The princess galloped on. I will not. She set her teeth and her resolve. Sirandel is only one enclave, and they are not the only immortal warriors upon the Ward. I need only choose, and choose well. If I do not . . .
Another smiling refusal could be the difference between life and death, for all she loved and knew. Though he had no skill in magic, she saw Domacridhan again, his face torn and bleeding, his eyes filled with the horrors he had witnessed in the foothills.
The Spindle temple was some days northwest, not far by her measure. Cortael’s brother could still be there, flanked by his wizard and his army, vomiting out of the torn Spindle. How many would there be now? Domacridhan suspected that more than a hundred came through in the first minutes, enough to overwhelm them. There could be thousands by now. Many thousands.
The cold in her deepened, until she felt made of ice instead of bones.
The edge of the Castlewood came sooner than she’d expected. But then, it had been decades since she passed this way, and mortals were apt to tear down what they could not tame. The forest dropped away around her, leaving only a barren belt of stumps and root holes. She could hear mills a half league off, churning on the banks of the Great Lion, cutting lumber to be sent downriver to Badentern and eventually the trade port of Ascal. Gallish oak and steelpine were famed across the Ward, fetching high prices in all seasons. Used in everything from water barrels to ship masts to shields. Steelpine was fire-resistant—Spindletouched, some said. Once, this forest had been as riddled with Spindles as with holes in a burrow. They’d left only hollows and clearings, hot springs that varied between water and gnawing acid, flowers that could heal or poison. Mortals with strange eyes and a tremor of magic, running thin in the later centuries. Such was the way of the Spindles, leaving blessings and curses in their wake, memories of the doorways that were and would never be again.

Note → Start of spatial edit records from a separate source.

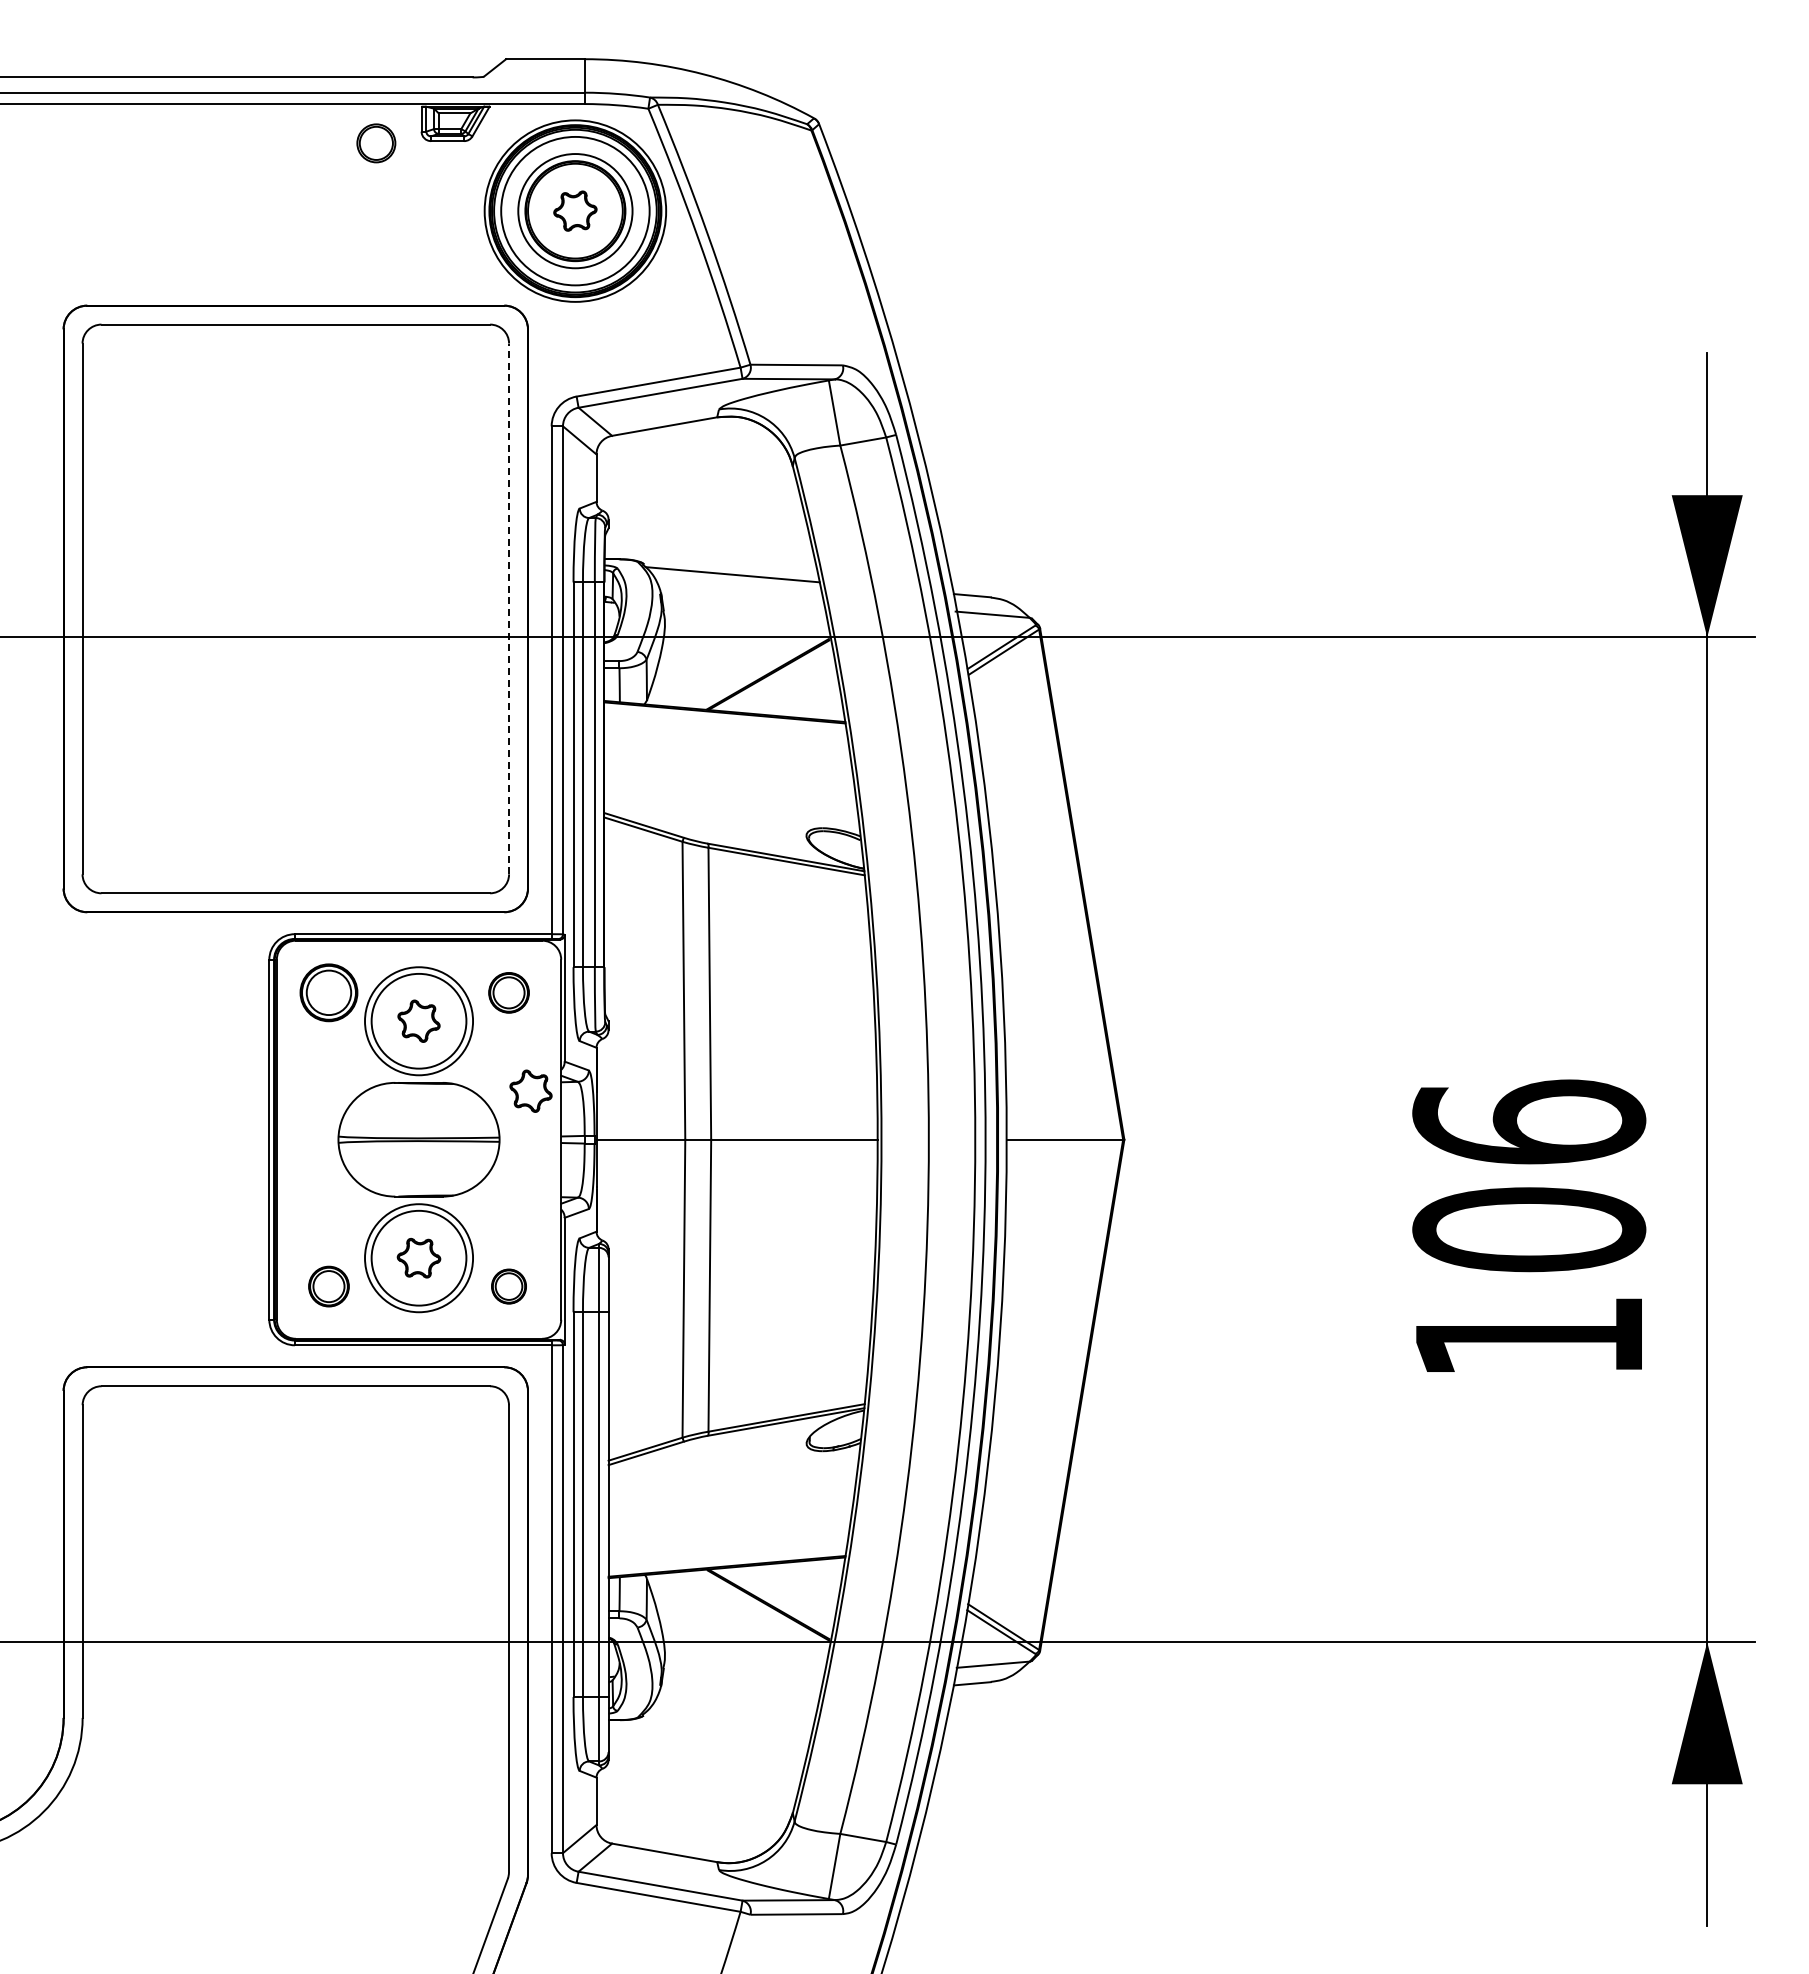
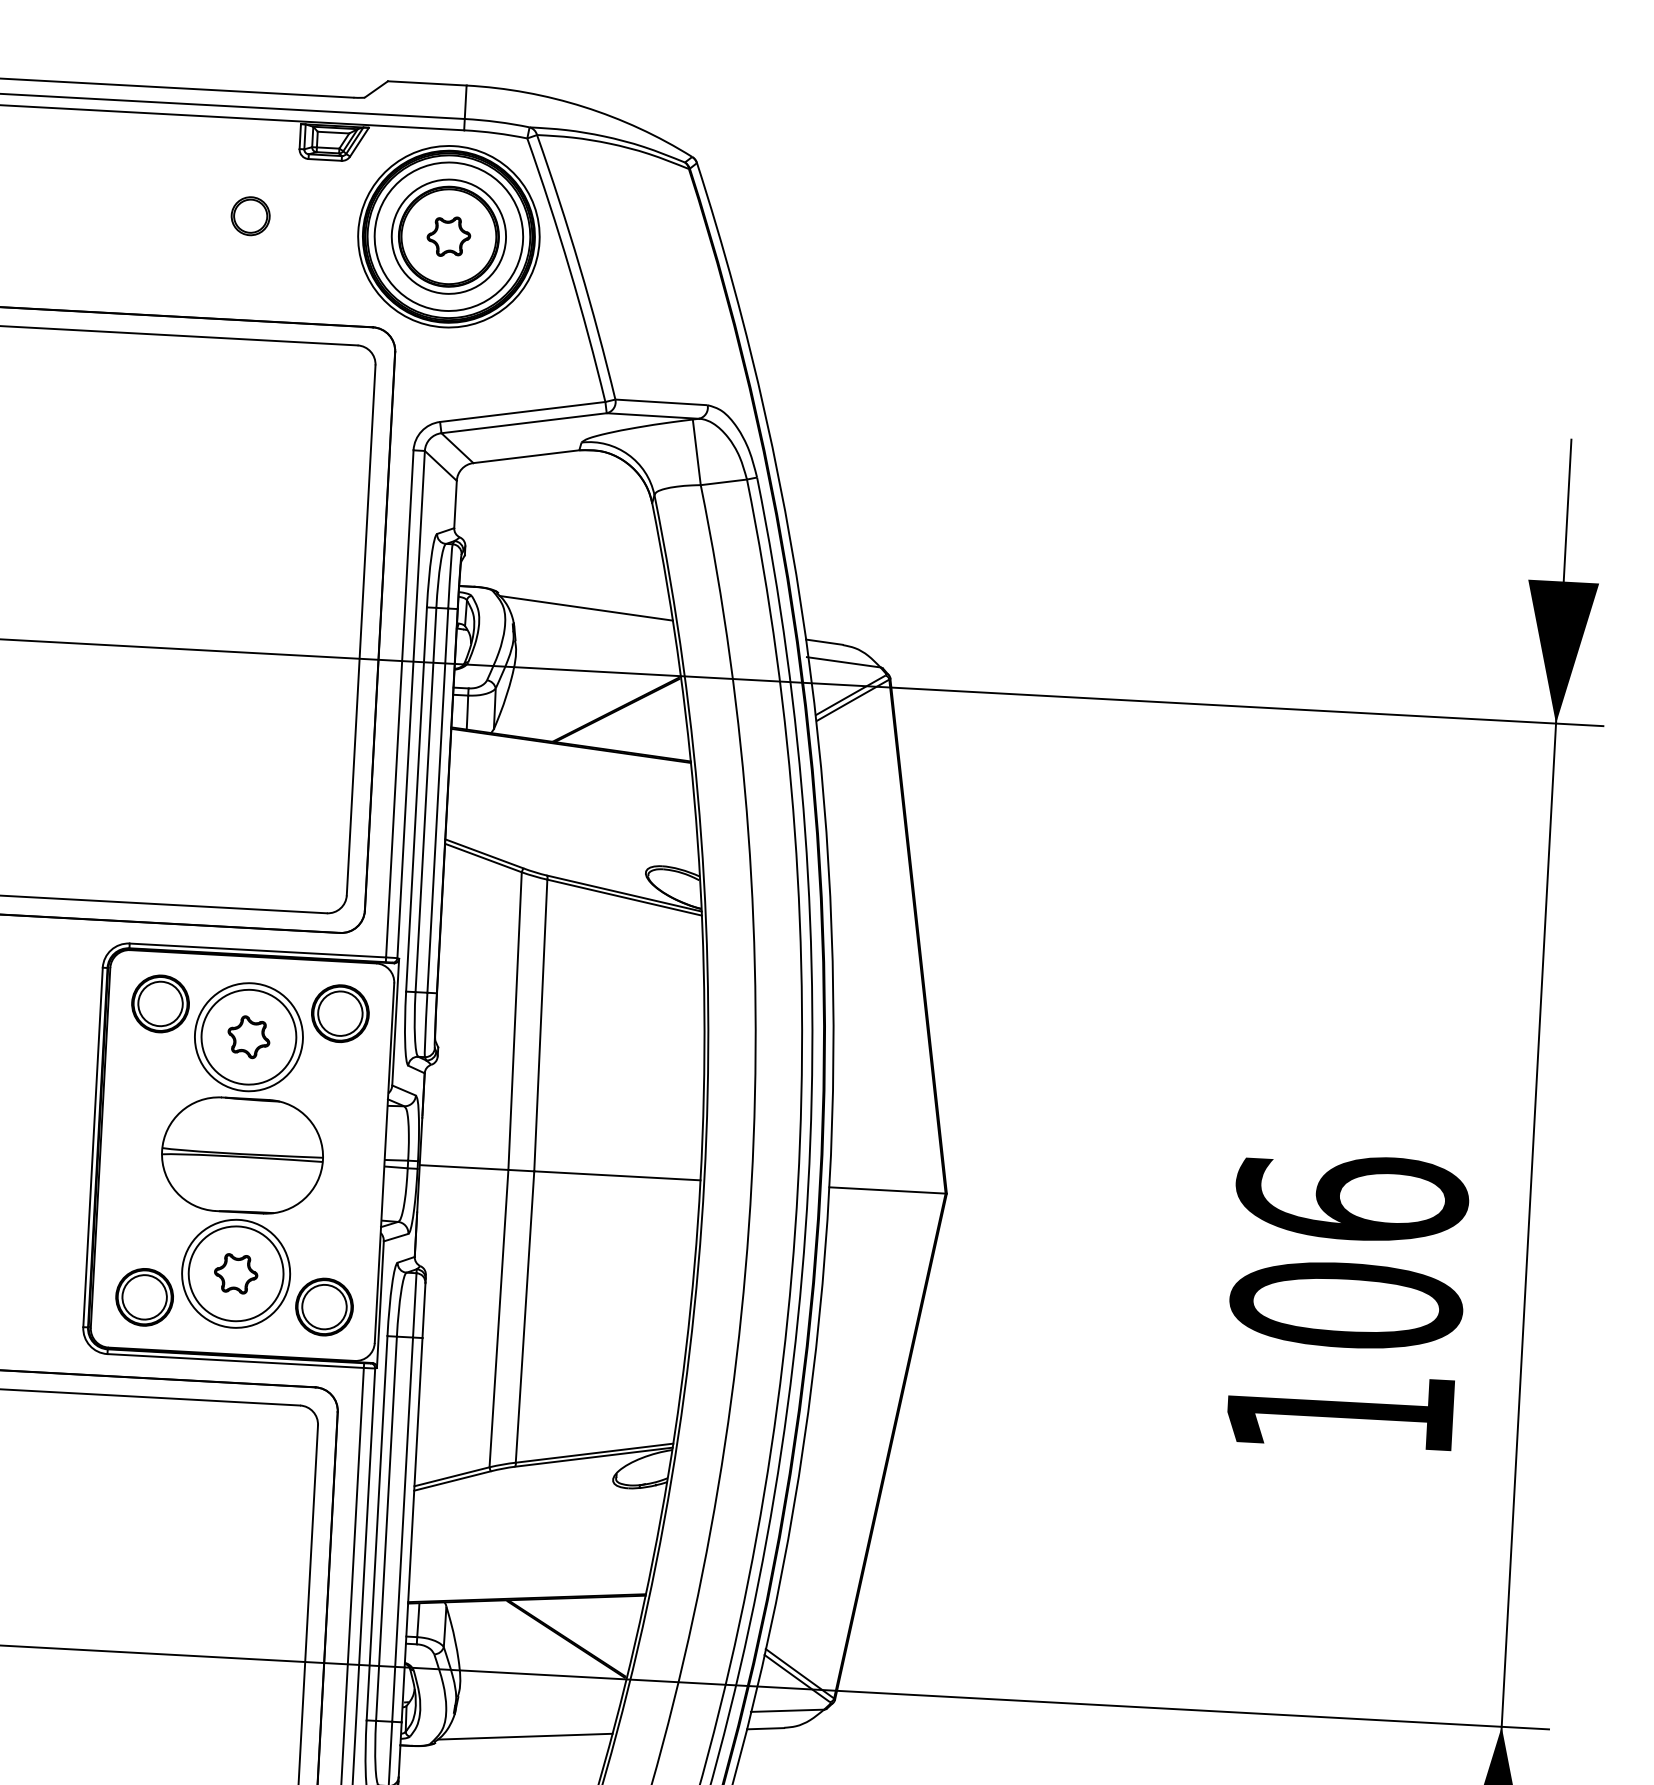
part: (376, 143) -> (250, 216), moved
line: (509, 608) -> (361, 629), dashed -> solid
part: (508, 992) -> (339, 1013), size x1.43
part: (530, 1090) -> (356, 1112), removed
part: (328, 1286) -> (144, 1297), size x1.43
part: (508, 1286) -> (323, 1306), size x1.67
line: (732, 1704) -> (525, 1736), added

The sand mare was named Nirez, the Ibalet word for a long winter wind that cooled the unforgiving desert. It blew for days on end, signaling the turn of the season and the dawn of the new year in the south. That wind flagged now, and Nirez’s fluid gait lost its rhythm. Only a half step off, but Ridha felt the shift.
She was not her cousin. She would not ride the horse to death. Largely because she would never procure another sand mare in these parts, and Gallish ponies were dull, dumb, and fat. She passed many as the field of stumps gave over to farmland and pasture, gold and green as the lion flag. Hedges cut the landscape, lining the gentle hills to separate wheat from barley. It was a blue, clear day, the sun warmer than it was in the thicker forest. Her armor shone like a mirror, and many farmers stopped their work to watch her ride past. Though Ridha was prepared for bandits or highwaymen, her sword ready at her side, there were none to be found. The belly of Galland was a sleepy land, well patrolled and protected by the vast kingdom.
The first village was small but had an inn and a passable stable. It was only noontime, so the yard was near empty when she trotted through, Nirez blowing hard, her black flank foaming with sweat. The stable hands, a boy and girl barely older than ten, were slow to act. They clopped heavily into the yard, their faces freckled and red with heat.
The boy sneered at her, a woman in armor, but the girl gaped, her pale eyes going round.
“It’s three pennies to stall your horse,” the boy spat, wiping at his nose. “Another one for hay and water, another for grooming.”
“My lady—sir,” the girl added, jumping into a bow that was more a squat. Ridha guessed she had never bowed in her life.
In reply, she tossed a round silver coin in their direction. The girl snatched and caught it first, turning it over in her grubby hands. She wondered at the image of the stag.
“That’s not a penny!” the boy shouted, but Ridha was already walking toward the adjoining inn, her pack and saddlebags slung over one arm. She’d paid more than three times what they’d asked, in coin not diluted by a treasury in a city they would never see.
Though a princess of an immortal enclave, Ridha was no stranger to inns. Unlike most of her kin, she’d seen many in her four centuries upon the Ward, across many corners of the northern continent. Tavernas in Tyriot, the brewhouses of Ascal, Jydi ale lodges, the wine-soaked sedens of Siscaria, Treckish gorzka bars with clear liquor that would blind you if given the chance. She squinted at the faded sign hung over the inn door, unmoving in the still air. The name was worn away.
The interior was dark, the windows narrow and small, a fire barely embers in the hearth. Her immortal eyes swept over the inn quickly, needing no time to adjust. Most of the ground floor was the common room, set with a few tables and a long bar against the far wall. There were stairs to her left, marching up to the few cramped bedrooms, and a door to her right. Someone was snoring behind it—the innkeeper, perhaps. A single maid stood at the bar, most likely his wife. Ridha suspected the boy and girl were her children. They had the same freckled face, sandy hair, and curious disposition.